The other day I was restocking and generally cleaning up our selection of vintage greeting cards (the York Daily Record, in a piece a year or so ago, referred to them as “cheeky” greeting cards, and I thought that a little unfair. They’re from the 60s and 70s and some of them are a bit risqué and…well, OK, they are cheeky). Anyway, as I was looking at some of the sly Valentines I got to wondering about the holiday. I knew it was ancient, and certainly worthy of chocolate, but I wasn’t quite sure how sweet it really was.
First of all, according to the folks who keep track of such things, this is a pretty big deal for the greeting card industry. It ranks #2 for cards bought and sent (behind Christmas). I was a bit surprised to learn that women buy nearly 85% of all Valentine cards. There may be a deeper meaning here, but I am not sure I wish to pursue that line of inquiry. (I know that I have bought my share and always on time, as my sense of self-preservation is fairly well developed).
It turns out that the holiday has gone through a number of transformations over the years. The most recent is the shortening of the name, from “Saint Valentine’s Day” to just “Valentine’s Day.” We seem to have lost the connection with the saint and his feast day.
Actually, with the saints. There are (were?) three different saints with the same name and no one is really quite sure which is the one we’re celebrating.
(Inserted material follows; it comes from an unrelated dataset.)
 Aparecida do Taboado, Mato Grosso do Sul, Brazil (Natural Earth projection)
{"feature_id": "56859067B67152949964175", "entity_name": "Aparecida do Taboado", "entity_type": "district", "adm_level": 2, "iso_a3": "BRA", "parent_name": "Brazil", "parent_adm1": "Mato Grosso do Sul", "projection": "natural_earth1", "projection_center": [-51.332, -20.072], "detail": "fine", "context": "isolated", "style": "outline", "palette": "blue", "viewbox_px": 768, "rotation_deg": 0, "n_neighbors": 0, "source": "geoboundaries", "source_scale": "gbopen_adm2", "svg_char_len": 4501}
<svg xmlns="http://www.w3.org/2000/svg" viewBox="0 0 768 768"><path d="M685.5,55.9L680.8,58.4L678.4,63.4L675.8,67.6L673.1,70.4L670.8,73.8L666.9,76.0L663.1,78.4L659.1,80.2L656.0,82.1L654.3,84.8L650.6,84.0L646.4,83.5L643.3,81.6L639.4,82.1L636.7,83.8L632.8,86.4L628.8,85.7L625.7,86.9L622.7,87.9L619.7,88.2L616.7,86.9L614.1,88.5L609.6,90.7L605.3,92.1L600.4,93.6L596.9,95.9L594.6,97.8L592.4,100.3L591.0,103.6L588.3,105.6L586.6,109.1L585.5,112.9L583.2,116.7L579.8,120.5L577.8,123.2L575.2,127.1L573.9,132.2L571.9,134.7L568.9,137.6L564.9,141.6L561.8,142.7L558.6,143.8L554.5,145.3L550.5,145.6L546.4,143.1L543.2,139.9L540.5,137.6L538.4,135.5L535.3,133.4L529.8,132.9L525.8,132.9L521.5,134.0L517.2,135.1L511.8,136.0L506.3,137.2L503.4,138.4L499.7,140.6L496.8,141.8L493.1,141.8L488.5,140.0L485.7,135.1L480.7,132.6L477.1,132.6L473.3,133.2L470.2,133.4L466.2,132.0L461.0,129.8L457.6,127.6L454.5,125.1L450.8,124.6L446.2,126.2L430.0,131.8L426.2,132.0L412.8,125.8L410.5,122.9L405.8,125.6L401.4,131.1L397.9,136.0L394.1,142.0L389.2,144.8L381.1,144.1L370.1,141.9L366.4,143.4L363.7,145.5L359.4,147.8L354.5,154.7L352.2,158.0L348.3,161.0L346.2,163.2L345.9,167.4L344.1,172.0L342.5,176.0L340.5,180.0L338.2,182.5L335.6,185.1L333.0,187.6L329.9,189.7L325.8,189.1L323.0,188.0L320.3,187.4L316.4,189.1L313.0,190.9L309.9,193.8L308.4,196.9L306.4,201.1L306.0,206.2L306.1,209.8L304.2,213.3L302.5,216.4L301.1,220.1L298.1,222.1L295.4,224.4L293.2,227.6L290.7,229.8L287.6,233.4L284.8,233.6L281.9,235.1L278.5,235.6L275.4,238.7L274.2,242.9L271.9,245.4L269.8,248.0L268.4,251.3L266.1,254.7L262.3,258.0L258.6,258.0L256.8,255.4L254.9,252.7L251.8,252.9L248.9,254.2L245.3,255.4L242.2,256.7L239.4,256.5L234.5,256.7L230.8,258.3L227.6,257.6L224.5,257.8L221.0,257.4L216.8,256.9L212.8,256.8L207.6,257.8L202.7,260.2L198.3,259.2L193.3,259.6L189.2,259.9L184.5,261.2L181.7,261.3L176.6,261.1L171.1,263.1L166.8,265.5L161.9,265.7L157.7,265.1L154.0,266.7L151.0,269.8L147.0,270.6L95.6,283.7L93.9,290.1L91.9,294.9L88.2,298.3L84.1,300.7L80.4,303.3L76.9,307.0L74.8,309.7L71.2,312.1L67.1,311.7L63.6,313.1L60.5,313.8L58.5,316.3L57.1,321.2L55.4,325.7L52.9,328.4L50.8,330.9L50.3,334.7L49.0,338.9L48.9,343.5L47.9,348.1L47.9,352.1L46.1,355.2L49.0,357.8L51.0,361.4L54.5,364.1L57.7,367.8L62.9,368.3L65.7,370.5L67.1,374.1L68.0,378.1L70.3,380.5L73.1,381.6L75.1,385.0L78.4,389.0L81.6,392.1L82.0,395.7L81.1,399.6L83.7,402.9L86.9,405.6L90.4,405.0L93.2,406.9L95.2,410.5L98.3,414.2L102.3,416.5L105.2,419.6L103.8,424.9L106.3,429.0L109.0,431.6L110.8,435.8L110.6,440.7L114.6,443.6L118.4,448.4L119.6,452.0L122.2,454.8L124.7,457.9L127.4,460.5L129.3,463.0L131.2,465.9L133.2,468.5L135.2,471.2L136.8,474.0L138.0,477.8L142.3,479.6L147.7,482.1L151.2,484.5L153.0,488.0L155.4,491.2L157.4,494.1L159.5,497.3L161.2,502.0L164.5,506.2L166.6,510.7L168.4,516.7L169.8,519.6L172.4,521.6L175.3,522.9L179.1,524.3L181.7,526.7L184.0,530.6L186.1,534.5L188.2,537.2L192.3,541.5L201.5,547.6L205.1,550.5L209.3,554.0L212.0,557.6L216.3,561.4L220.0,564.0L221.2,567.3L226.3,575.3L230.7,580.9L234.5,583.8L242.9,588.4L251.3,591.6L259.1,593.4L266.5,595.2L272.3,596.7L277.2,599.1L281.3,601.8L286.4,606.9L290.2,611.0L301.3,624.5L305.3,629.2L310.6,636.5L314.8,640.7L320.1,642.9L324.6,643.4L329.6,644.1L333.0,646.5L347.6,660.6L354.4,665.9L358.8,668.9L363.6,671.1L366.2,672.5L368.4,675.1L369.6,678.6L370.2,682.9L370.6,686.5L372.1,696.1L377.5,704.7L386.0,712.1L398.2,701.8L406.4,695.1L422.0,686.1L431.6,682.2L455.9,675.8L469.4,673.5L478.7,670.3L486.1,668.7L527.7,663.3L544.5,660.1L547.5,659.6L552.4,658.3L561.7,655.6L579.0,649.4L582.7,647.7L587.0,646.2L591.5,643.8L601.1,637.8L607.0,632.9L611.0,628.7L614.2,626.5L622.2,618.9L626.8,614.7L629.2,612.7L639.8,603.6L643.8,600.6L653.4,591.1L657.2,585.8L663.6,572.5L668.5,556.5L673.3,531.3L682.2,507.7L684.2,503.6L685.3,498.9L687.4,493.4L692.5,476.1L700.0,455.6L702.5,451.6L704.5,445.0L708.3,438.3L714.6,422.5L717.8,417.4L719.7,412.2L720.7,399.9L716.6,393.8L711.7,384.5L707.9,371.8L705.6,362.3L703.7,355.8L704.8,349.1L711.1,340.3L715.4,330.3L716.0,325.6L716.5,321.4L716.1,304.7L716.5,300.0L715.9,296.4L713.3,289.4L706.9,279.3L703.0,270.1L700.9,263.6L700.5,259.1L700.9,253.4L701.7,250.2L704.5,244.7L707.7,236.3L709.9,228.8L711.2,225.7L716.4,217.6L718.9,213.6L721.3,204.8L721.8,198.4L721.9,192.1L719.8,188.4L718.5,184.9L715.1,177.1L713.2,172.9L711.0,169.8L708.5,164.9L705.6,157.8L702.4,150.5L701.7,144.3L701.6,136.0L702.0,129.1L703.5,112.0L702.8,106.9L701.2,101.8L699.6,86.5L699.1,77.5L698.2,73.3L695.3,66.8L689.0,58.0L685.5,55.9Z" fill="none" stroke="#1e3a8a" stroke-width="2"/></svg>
Most sources point to a priest who, about the year 270, was beaten to death upon the order of Roman Emperor Claudius II. The execution took place on February 14 (how they are able to set the exact date but not the year is a little fuzzy).
The story goes that the Emperor had banned all marriages that he hadn’t approved (and taxed). But this one, rather romantic, priest defied the edict and performed marriages in secret. True love, apparently, was more important than taxes (at least at the time). For his actions Valentine was sentenced to death. He died, therefore, in the cause of love. (Awwww……)
Frankly, it all seems a bit fishy to me. None of this was written down until the year 1493, some one thousand, two hundred and twenty three years after the fact. And those were not one thousand, two hundred twenty three years of happy enlightenment. I think the story may have gotten a bit garbled.
I also think it is no coincidence that the Romans also had a festival about this time every February in honor of the god Lupercus. Now, Lupercus was a minor diety who the Romans had co-opted from the Greeks. The Greeks called him Pan.
The Roman festival entailed an animal sacrifice after which the men who were inspired by their religion ran through the town, either naked or scantily clad, carrying whips that had been dipped in the sacrificial blood. The ladies of the city, also in a religious frame of mind, would accidentally-on-purpose get in their way. The men would sprinkle blood upon them as a way of furthering their fertility during the coming year.
(By the way, if you substitute beer for the blood and change a few other little details, it sounds like a Saturday night in York. But I digress.)
At the end of the running and sprinkling of blood (and, presumably, giggling), everyone wound up at a temple where two urns had been prepared. One held the names of the teenaged boys and the other held the names of the teenaged girls. A priest (not one of the Valentines, to be sure) would pull names at random and boys would be paired with girls. This pairing would remain in place for a year. Since teenaged boys and teenaged girls haven’t changed all that much in 2,000 years and since one had to appease the gods, the pairing would be, shall we say, total. And repeated. Often. Throughout the year.
To this day, there are those who maintain that this beats the heck out of a pot-luck supper after church.
When the Christian Church came to prominence, oh ‘long about the year 270 or so (does the date sound familiar?), a change was made. All this naked-sprinkling-while-giggling, not to mention repeated god appeasements, wouldn’t do. Hence, the appearance of a martyr to love. As an homage to the ancient ways, Cupid still seems to be hovering around. And rather than pull a name at random out of an urn, we now send cards. This is called progress.
I swear by the god Lupercus am not making any of this up.
Well, not much of it anyway.
Now…might I interest you in a vintage cheeky greeting card?